Global EHS saw an opportunity to improve management and reliability of data used for the communication of hazard and risk assessments. Environmental and worker safety research reports could not be easily shared across the organization due to several problems. The fact that reports were saved in multiple formats, from Excel spreadsheets and databases to pdfs, made it very cumbersome to compare and consolidate outcome data. Also, while a wealth of rich data was stored, they were unstructured. This meant that there was a lack of consistency in naming conventions used to store these data which resulted in data duplication. The situation was made even more difficult because users of these data would have to research extensively through existing data that resided in multiple sources. Too often scientists duplicated research efforts because they missed important relevant data that was available.

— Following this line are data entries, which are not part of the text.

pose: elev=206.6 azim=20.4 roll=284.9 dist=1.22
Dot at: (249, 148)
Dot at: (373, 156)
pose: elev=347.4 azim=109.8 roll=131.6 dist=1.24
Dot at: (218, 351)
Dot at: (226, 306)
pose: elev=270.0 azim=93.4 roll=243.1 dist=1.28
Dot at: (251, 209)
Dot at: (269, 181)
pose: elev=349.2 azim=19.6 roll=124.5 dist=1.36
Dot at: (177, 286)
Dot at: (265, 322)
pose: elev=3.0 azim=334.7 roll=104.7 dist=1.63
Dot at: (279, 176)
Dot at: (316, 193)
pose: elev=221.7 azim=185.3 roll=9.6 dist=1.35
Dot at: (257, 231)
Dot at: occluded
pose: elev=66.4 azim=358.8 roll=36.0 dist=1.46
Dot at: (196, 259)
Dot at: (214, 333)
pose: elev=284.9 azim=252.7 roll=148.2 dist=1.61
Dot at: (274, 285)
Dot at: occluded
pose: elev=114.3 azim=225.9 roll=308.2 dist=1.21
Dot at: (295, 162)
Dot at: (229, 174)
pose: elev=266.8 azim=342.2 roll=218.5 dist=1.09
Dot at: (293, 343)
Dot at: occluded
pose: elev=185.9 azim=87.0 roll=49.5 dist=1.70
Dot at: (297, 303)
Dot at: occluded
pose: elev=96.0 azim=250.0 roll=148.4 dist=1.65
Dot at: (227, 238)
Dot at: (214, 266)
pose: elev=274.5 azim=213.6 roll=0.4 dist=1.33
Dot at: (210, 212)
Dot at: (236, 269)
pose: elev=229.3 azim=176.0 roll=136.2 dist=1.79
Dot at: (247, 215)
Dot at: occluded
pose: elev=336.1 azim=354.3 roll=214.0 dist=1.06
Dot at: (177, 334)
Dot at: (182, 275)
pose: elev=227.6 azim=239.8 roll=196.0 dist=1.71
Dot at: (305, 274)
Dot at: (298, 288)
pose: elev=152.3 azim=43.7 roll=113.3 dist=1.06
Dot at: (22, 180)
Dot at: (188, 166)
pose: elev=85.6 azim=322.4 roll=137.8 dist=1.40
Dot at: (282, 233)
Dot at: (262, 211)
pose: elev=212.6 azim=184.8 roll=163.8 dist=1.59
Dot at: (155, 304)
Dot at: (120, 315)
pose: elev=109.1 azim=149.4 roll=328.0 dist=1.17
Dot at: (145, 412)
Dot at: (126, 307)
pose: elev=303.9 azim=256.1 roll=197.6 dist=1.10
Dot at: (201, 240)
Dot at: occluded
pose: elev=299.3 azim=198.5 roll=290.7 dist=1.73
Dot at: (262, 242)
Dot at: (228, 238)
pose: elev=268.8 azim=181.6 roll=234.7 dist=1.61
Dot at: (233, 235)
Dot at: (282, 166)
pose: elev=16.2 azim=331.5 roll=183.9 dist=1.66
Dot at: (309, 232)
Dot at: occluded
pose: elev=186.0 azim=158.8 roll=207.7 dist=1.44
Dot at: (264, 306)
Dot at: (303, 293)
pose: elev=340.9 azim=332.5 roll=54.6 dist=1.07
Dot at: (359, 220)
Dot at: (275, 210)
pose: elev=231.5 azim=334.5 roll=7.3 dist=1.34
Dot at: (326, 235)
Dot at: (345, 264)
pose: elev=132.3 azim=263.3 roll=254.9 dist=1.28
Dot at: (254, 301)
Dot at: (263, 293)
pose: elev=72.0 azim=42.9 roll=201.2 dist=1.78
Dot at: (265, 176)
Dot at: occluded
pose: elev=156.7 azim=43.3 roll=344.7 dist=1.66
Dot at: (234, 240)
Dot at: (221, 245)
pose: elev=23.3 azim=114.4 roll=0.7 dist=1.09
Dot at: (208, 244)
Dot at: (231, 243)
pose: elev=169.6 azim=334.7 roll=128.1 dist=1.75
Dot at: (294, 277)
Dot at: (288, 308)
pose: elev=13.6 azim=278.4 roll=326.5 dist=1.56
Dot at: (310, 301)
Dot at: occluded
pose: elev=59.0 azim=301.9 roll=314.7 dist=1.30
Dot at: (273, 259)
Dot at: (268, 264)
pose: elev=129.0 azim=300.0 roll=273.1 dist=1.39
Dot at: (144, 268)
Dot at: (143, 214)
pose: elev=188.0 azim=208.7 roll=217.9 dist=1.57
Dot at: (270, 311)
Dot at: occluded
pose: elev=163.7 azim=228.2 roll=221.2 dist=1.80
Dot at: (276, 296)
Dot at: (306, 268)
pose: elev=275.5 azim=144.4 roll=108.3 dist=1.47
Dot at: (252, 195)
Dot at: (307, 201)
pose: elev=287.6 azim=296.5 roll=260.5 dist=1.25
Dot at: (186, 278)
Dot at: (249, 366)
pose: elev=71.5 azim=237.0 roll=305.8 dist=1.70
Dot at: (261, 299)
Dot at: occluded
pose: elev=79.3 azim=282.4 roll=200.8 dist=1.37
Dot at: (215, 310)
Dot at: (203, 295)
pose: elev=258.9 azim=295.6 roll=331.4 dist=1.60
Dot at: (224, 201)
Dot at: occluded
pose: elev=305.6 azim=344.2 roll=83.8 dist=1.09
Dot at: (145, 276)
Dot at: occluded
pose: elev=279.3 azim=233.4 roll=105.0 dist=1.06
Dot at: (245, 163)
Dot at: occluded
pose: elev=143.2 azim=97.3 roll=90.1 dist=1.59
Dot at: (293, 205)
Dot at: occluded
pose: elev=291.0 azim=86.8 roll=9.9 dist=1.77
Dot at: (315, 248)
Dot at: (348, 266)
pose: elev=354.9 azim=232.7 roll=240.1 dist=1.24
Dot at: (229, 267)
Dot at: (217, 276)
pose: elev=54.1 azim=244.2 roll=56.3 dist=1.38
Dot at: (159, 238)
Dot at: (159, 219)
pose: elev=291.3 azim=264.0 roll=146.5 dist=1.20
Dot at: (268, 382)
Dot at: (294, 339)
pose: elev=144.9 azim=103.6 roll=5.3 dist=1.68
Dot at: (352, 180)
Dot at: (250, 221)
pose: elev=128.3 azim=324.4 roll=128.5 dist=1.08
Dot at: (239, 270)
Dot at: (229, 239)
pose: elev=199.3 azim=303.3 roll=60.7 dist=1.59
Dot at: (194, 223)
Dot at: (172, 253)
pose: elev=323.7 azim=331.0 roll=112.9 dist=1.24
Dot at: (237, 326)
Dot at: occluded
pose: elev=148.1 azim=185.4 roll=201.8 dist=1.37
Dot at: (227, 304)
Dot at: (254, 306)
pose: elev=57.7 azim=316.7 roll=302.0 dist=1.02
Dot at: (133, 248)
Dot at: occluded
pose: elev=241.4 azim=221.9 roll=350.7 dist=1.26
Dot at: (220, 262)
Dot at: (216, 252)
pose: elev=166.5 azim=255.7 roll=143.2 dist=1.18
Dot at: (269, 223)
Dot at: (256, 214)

Based on a thorough review of current practices and data used, Redshift provided a simple “open and flexible” container approach to support Pfizer’s unique data ontology. This allowed for the agile development of common data categories and areas by subject matter experts and specialized views for the data community. The first step Redshift employed to address a lack of common data standards, was to define common naming conventions. These then became the root level from which all data would then be defined. Redshift worked with Pfizer to develop and define common data categories and areas so that unstructured data could be harmonized and reside in usable families.
As an example, to avoid duplication and errors, a single name was identified for each compound root and synonyms were linked with the appropriate name. Compound research documentation was then transferred from disparate locations into the Redshift Profiler, and assessment outcome data (metadata) was extracted from gathered research. Data was formatted following standard federation rules where available, as is the case for chemistry. In cases such as worker safety, where standard formats were not available, rules and formats were created.
Intricate logic models were programmed to ensure the data would be analyzed, merged and compared accurately and insightfully. The user interface and the reporting options were programmed to ensure usability and accurate insight into compound data. Finally, privacy and security requirements were programmed to ensure appropriate access to data.